_What is needed_
Reproduce, word for word, the part of the email-link text below that runs between "While the code" and "of direct assignment.", inclusive.
** Passage provided follows **
Also, notice the oncontextmenu code; when a link is right-clicked, the onclick event isn’t triggered. If a person right-clicks the email address to copy it, they would be copying the invalid version of the address. Using the oncontextmenu event fixes this problem.

You’re done!

You now have a spam-resistant email hyperlink that works whether JavaScript is enabled or not. It adheres to standards (no invalid markup), is semantically correct, and is unobtrusive.

Having said that, you should be aware that this system is not perfect; spammers are very clever, and will always catch up to us. This method is a form of spam resistance, not a foolproof way to defeat all spambots from now until eternity.

While the code you’ve just seen will work fine for most people, there are a few improvements that can be made with the use of a JavaScript framework. If you don’t use a JavaScript framework such as MooTools or jQuery, your journey has ended. If you do use a framework, let’s explore some potential improvements to the system.

Improvements via frameworks

JavaScript frameworks add some impressive tools to our toolbox and provide many conveniences. For this example, I’m going to use MooTools 1.2, but most other frameworks will have similar code that you can adapt for your own needs. Here are some improvements we can make:

  1. Use event handlers instead of direct assignment.
** End of Passage provided **
** Entries provided follows **
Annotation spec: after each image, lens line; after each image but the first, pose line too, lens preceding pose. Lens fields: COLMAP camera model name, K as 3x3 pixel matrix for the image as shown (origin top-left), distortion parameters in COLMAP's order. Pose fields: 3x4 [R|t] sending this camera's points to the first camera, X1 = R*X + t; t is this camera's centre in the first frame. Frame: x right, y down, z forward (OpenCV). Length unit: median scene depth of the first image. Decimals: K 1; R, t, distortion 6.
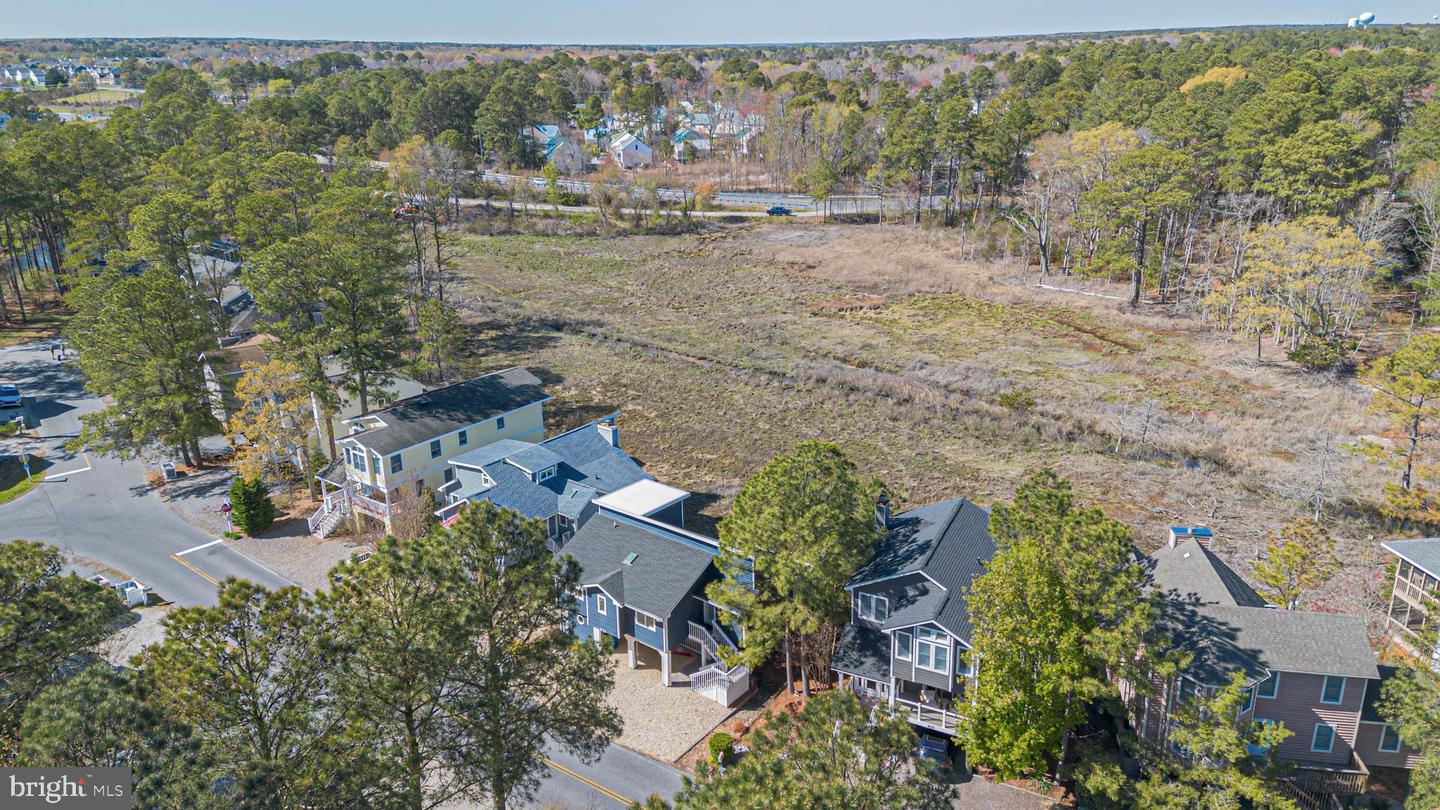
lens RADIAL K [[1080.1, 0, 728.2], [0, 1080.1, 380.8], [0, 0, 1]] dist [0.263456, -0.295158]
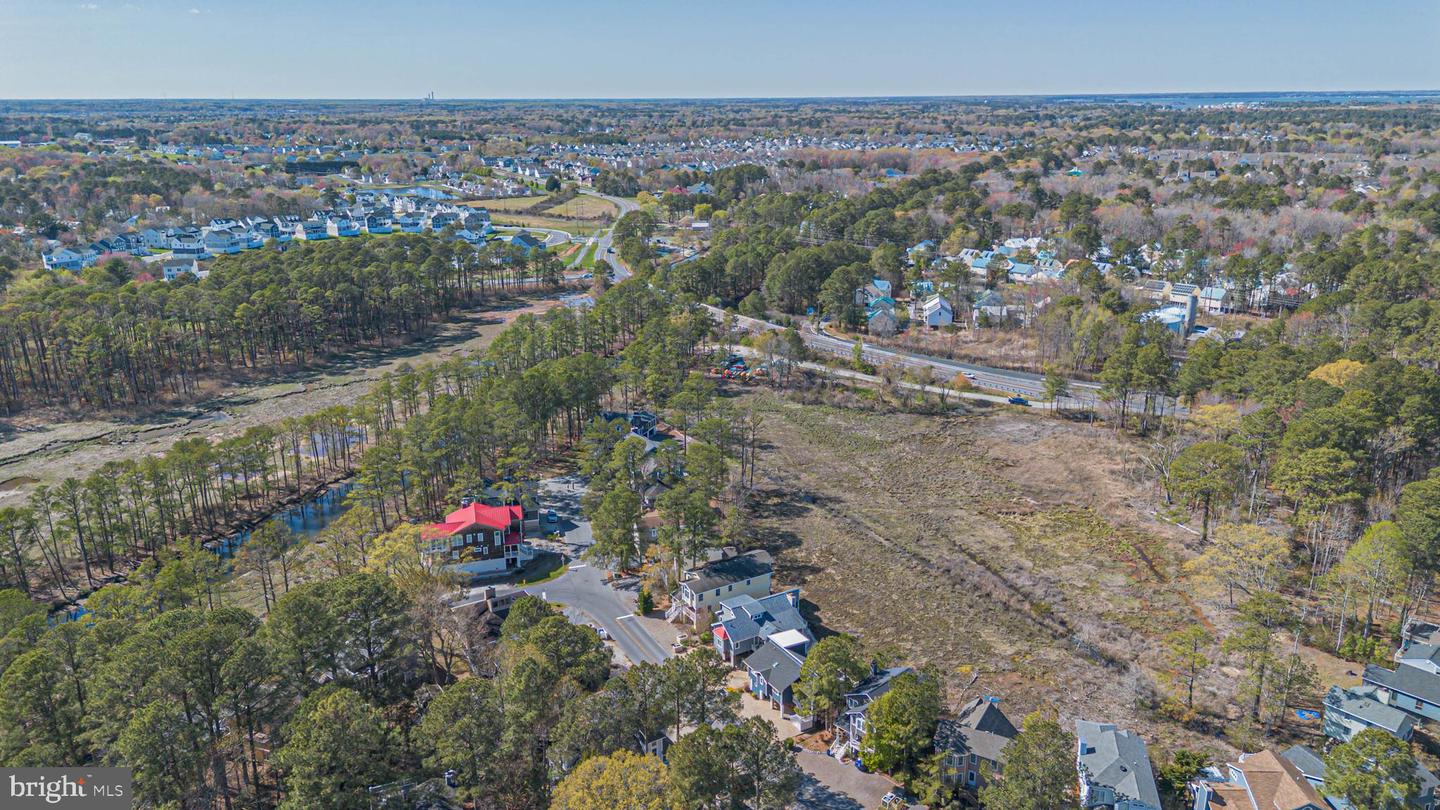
** End of Entries provided **
** Entries provided follows **
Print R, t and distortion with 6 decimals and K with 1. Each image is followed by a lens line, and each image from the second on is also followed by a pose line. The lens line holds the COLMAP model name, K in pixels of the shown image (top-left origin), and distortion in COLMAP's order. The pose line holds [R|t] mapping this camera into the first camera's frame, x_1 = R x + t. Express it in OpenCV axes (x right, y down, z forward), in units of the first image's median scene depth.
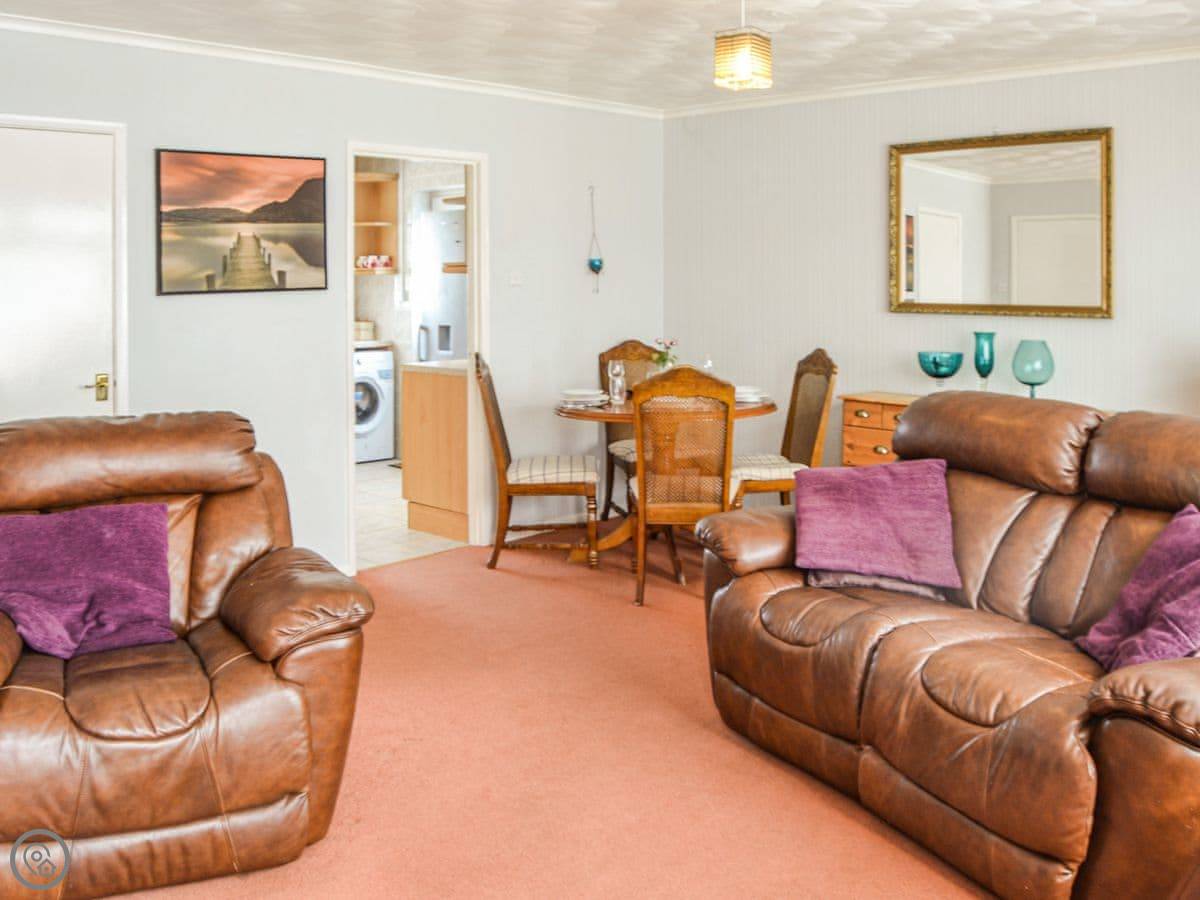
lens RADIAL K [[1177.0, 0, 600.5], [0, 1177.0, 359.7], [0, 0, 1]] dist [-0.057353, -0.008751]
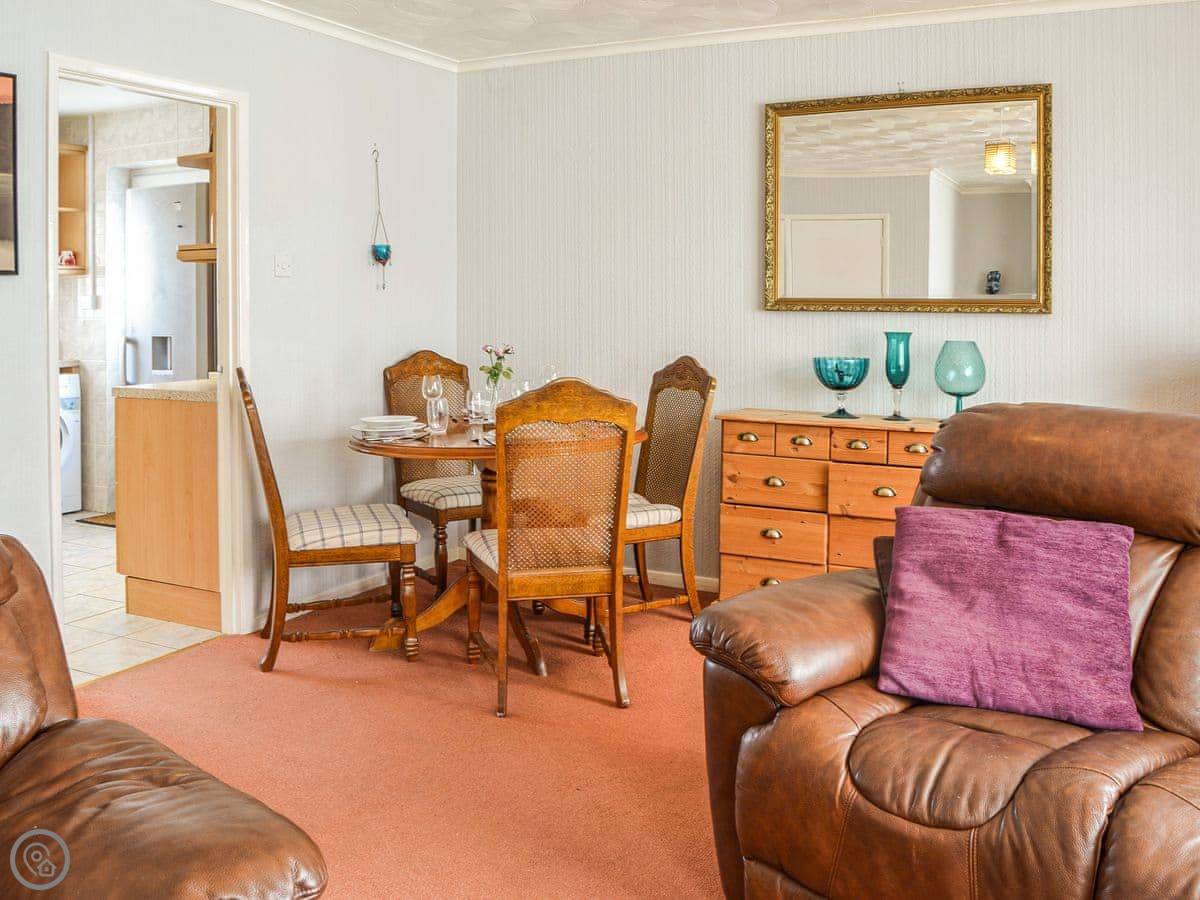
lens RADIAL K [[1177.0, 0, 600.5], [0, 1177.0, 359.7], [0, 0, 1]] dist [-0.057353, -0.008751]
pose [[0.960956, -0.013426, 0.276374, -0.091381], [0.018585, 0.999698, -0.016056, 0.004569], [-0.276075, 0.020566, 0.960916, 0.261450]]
** End of Entries provided **
_Answer to this task_
While the code you’ve just seen will work fine for most people, there are a few improvements that can be made with the use of a JavaScript framework. If you don’t use a JavaScript framework such as MooTools or jQuery, your journey has ended. If you do use a framework, let’s explore some potential improvements to the system.

Improvements via frameworks

JavaScript frameworks add some impressive tools to our toolbox and provide many conveniences. For this example, I’m going to use MooTools 1.2, but most other frameworks will have similar code that you can adapt for your own needs. Here are some improvements we can make:

  1. Use event handlers instead of direct assignment.